[Data items]
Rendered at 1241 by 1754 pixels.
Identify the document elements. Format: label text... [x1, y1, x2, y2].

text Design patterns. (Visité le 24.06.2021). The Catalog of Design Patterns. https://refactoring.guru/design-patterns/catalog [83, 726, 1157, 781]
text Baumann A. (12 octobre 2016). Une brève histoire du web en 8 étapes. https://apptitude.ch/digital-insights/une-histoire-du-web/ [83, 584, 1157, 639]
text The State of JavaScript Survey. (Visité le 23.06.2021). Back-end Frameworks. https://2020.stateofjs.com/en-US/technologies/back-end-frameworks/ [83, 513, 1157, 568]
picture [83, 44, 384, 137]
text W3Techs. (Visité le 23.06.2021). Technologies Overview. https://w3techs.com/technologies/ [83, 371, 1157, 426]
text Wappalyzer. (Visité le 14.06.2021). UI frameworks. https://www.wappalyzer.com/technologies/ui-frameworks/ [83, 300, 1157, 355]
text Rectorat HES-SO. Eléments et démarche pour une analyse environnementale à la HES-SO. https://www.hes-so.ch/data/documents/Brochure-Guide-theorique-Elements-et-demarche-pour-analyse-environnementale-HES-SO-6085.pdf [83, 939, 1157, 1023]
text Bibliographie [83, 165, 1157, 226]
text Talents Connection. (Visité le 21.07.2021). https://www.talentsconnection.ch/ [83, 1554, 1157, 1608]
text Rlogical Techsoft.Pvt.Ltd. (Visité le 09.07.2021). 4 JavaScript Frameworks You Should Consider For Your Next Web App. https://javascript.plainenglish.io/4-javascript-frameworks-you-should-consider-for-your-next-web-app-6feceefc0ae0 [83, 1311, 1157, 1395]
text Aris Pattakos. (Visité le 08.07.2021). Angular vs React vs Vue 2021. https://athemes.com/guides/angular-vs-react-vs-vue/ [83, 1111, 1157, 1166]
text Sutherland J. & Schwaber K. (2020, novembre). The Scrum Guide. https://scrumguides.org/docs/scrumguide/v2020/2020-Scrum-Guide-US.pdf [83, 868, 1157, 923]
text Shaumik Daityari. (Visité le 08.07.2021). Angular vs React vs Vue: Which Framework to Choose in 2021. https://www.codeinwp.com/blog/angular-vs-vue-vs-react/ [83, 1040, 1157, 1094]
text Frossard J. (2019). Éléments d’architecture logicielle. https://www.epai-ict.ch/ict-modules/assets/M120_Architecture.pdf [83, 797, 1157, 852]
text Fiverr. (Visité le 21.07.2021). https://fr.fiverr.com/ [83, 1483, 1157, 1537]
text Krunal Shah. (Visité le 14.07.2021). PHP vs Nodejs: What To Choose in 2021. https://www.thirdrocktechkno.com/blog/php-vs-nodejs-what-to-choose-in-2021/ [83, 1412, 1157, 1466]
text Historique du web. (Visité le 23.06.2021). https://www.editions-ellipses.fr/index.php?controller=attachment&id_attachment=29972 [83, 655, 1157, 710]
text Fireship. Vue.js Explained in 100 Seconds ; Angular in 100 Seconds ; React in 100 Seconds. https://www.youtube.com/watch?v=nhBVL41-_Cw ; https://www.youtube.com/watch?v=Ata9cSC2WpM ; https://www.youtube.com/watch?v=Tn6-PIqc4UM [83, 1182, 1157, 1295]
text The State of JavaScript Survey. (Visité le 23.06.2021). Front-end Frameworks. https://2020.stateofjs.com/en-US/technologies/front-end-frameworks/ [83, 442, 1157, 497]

§ What to produce
Where does the word "Angular" appear in the records? Copy every line that holds it.

§ Written response
text Aris Pattakos. (Visité le 08.07.2021). Angular vs React vs Vue 2021. https://athemes.com/guides/angular-vs-react-vs-vue/ [83, 1111, 1157, 1166]
text Shaumik Daityari. (Visité le 08.07.2021). Angular vs React vs Vue: Which Framework to Choose in 2021. https://www.codeinwp.com/blog/angular-vs-vue-vs-react/ [83, 1040, 1157, 1094]
text Fireship. Vue.js Explained in 100 Seconds ; Angular in 100 Seconds ; React in 100 Seconds. https://www.youtube.com/watch?v=nhBVL41-_Cw ; https://www.youtube.com/watch?v=Ata9cSC2WpM ; https://www.youtube.com/watch?v=Tn6-PIqc4UM [83, 1182, 1157, 1295]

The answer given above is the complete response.